Photo Credit: Keviyan Richardson
Spring 2020, Riverwise Editorial
A Matter of Survival
The brutal murder of George Floyd has propelled thousands of people into the streets demanding a radical shift in the way that communities are policed.
Worldwide protests, happening in the midst of a global pandemic, are forcing all of us to pivot more quickly than normal. While COVID-19 continues to ravage the health of our most vulnerable, younger, more active citizens have taken to the streets globally in protest of state brutality. It’s an incredible moment.
The response across the country, in big cities and small towns, gives us hope that the current turmoil is preparing us for something even bigger. As street forums open up for public debate, larger segments of society are taking up the principles conveyed by the Movement for Black Lives. Mutual aid and compassion are paramount for those families stricken down by the coronavirus, and we are seeing a transformation of values needed to challenge entrenched systems. New leadership is emerging from an inclusive, multi-racial coalition which is focused on compassion and self-determination, rather than profit and exploitation.
The protests against police killings are supported by years of careful organizing and visionary thinking about community safety.
In Minneapolis, the Movement for Black Lives has been working on strategies to abolish police in systematic ways. These efforts are ushering in new thinking around how to police our own communities on our own terms. Recently, the Minneapolis City Council declared that its police force would not only be defunded but dismantled. In explaining the decision, the City Council said, “Decades of police reform efforts have proved that the Minneapolis Police Department cannot be reformed and will never be accountable for its action.” Members of that Council have committed to a year-long process during which they will work with community organizations to identify community needs. They are calling for a reallocation of $45 million of the Minneapolis municipal budget to insure crucial, beneficial community services.

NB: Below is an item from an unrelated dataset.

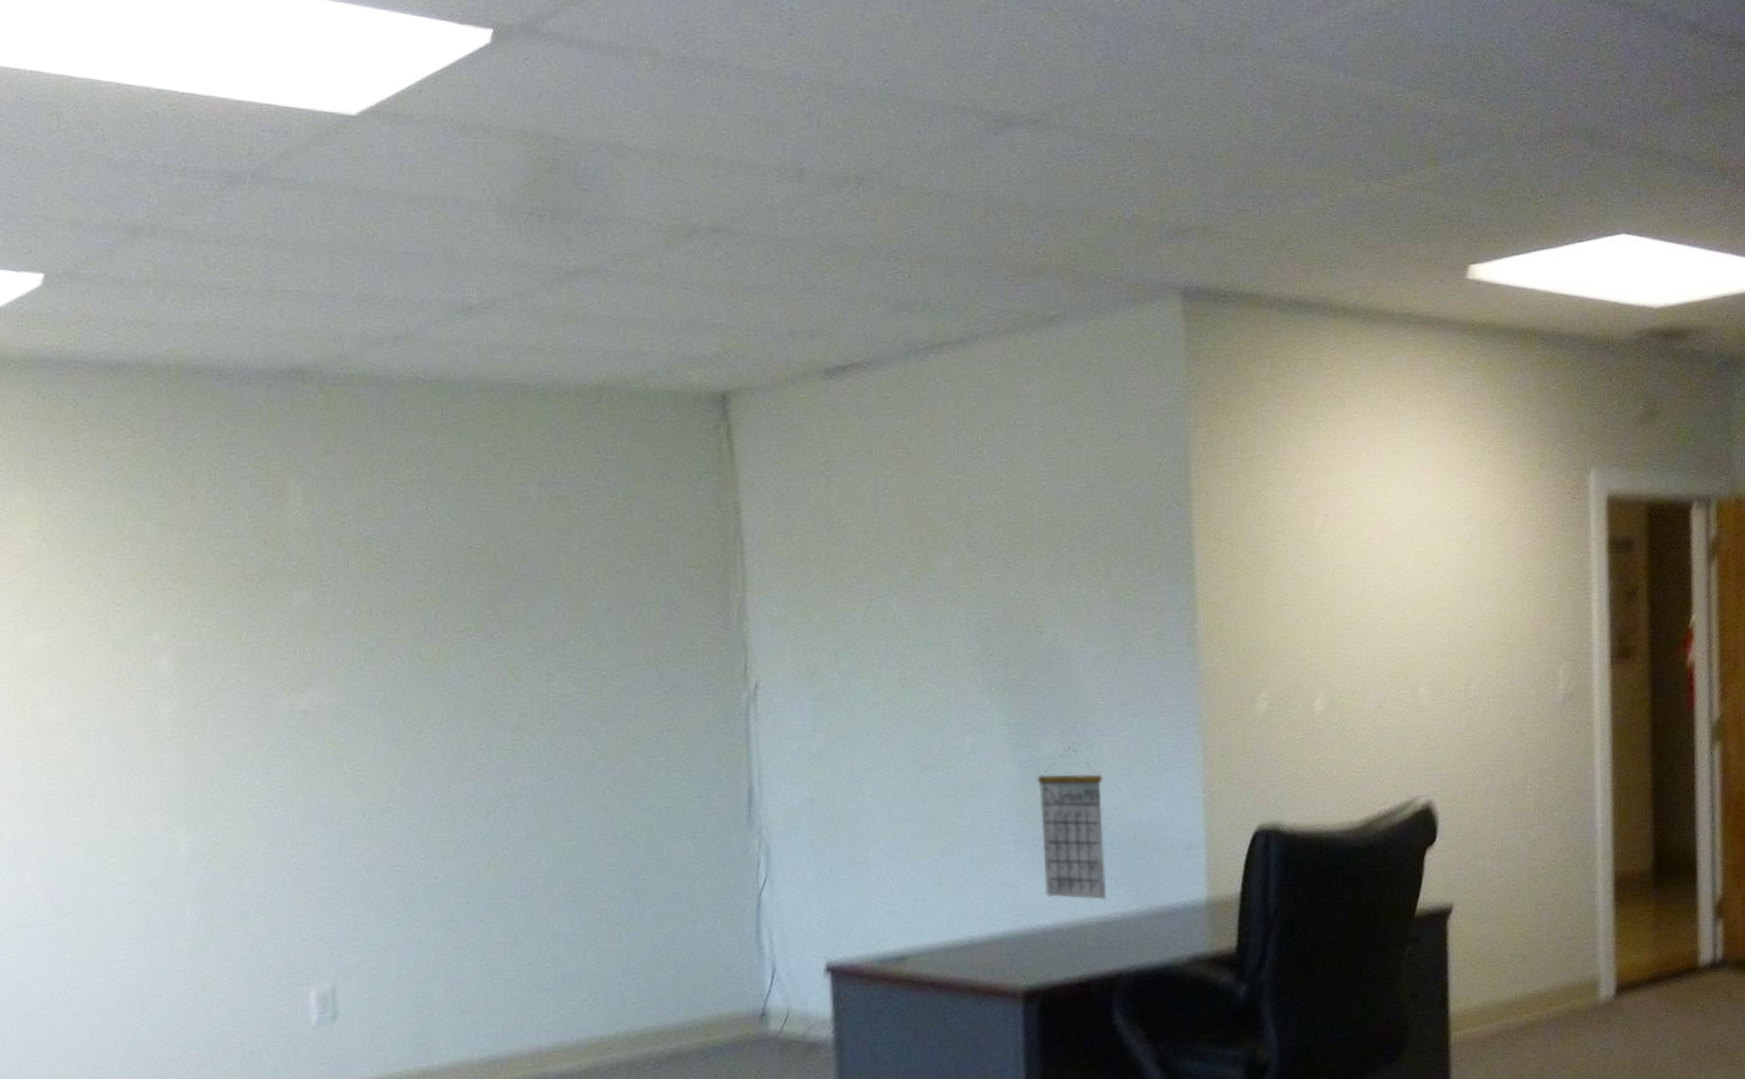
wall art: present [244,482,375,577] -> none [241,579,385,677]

Riverwise fully supports the abolition of police. Self-determination and community protection are critical elements for liberation. Here in Detroit, community safety, without police, has been advocated for years by such organizations as Black Youth Project 100, the Detroit Justice Center, Peace Zones 4 Life, and many others. Peace Zones 4 Life—conceived by the Detroit Coalition Against Police Brutality— was calling for these types of reforms in the 90s. Community security was the cornerstone of the Black Panther Party.
The continued loss of life, mass incarceration of Black people, brutalization by so-called law enforcement, the traumatization of our struggling communities— all of these injustices are now being looked at anew, on a national level. The abolition of policing as we know it is a conversation that is long overdue in America.
In our recent special issue on police surveillance in Detroit we featured one community initiative focused on self-determination in securing our neighborhoods— ‘Green Chairs, Not Green Lights.’ This is the other side of defunding and radically reforming the police system. We need to restore our sense of community and mutual aid. Eastside Detroit residents have used the green chair as a symbol of unity and safety within neighborhoods as one way to rethink our responsibility to one another.
The way in which community pressure was applied to Minneapolis Mayor Jacob Frey and the action of Minneapolis City Council also reminds us that democracy can only be created by our collective actions. We in Detroit are facing a far less responsive city government. Mayor Duggan and most of the Detroit City Council have failed to enact similar measures, refusing to take the lead from grassroots organizations that have advocated for more community resources to reduce crime and eliminate over-policing. It is clear we have to intensify our street protests toward a Mayor, City Council and Board of Police Commissioners who fail to challenge Police Chief James Craig on a number of issues, including police surveillance.
In a recent interview, Alex Vitale, author of the book, The End of Policing, said, “This is about rethinking our public political priorities and expressing that through a budget process that tries to lift individuals in communities up instead of criminalizing them.”
This rethinking is creating a new consciousness about how to transform not only the police but all the systems they have been put in place to protect. Through these efforts, the possibility of a new world is born.